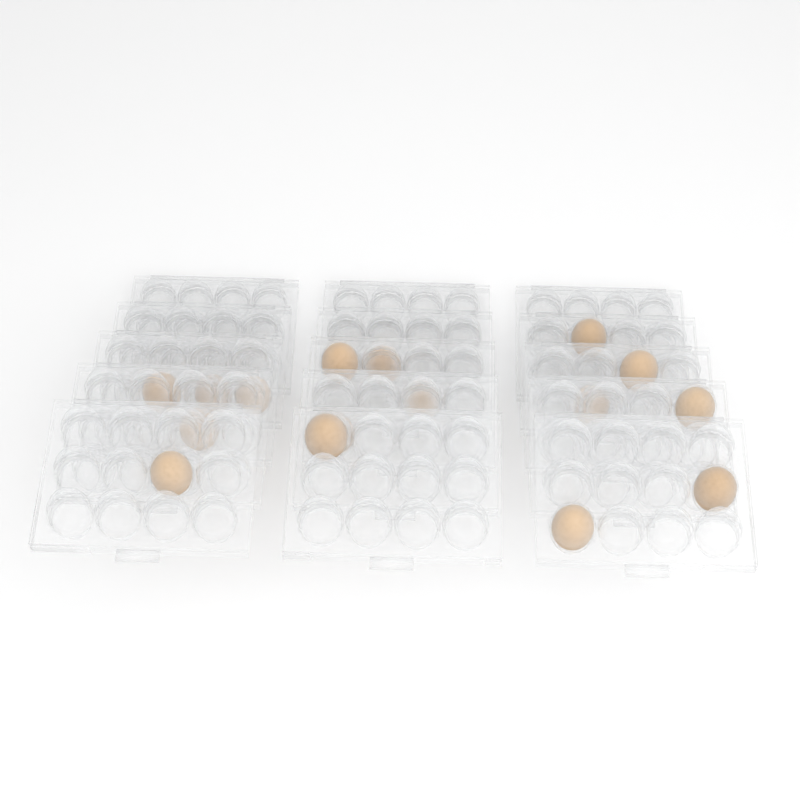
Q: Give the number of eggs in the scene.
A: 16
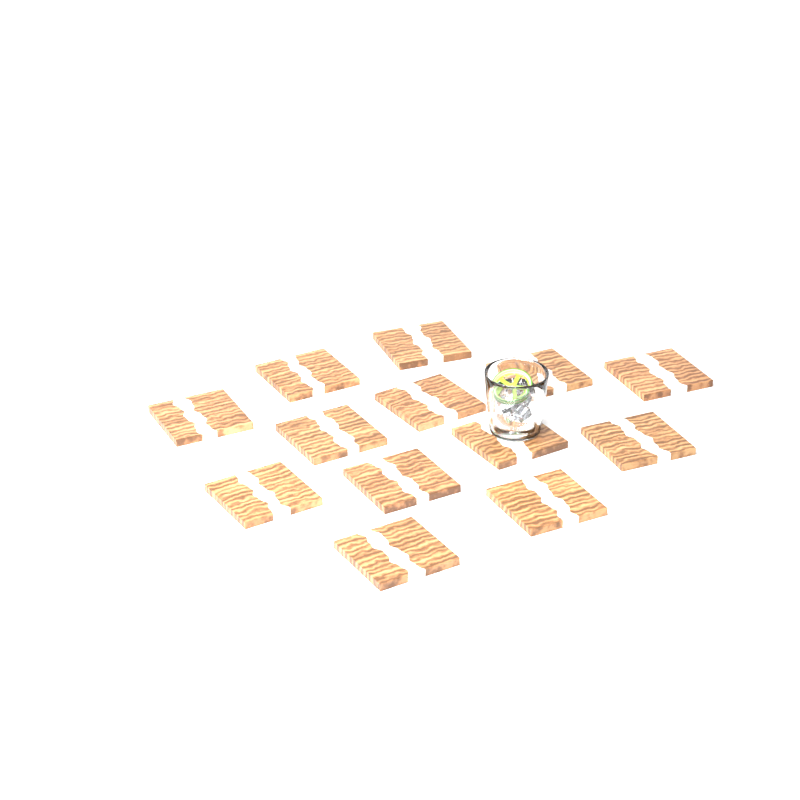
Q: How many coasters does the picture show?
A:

● ● ● ●

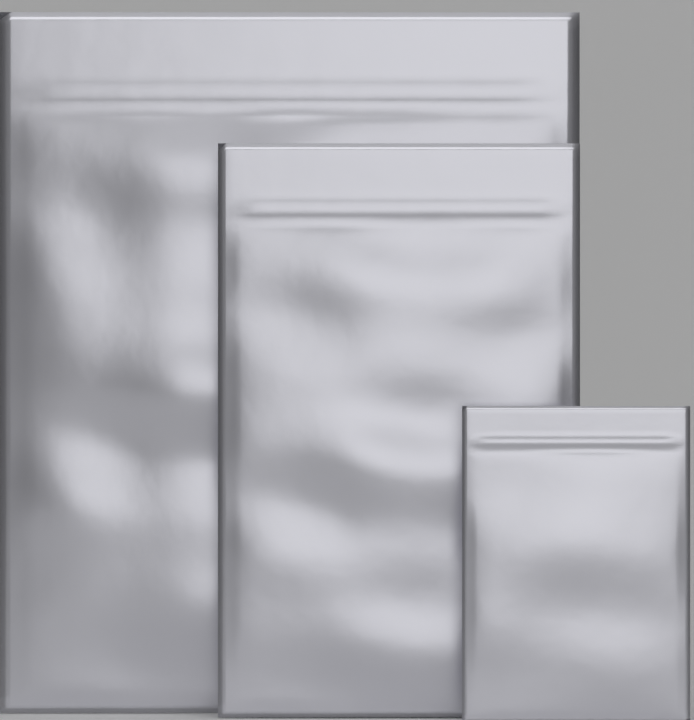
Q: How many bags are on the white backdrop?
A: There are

● ● ● ●

§ AIM
Copy out every line above that contains the word "many". Treat case as significant.

§ EXERCISE RESULT
Q: How many coasters does the picture show?
Q: How many bags are on the white backdrop?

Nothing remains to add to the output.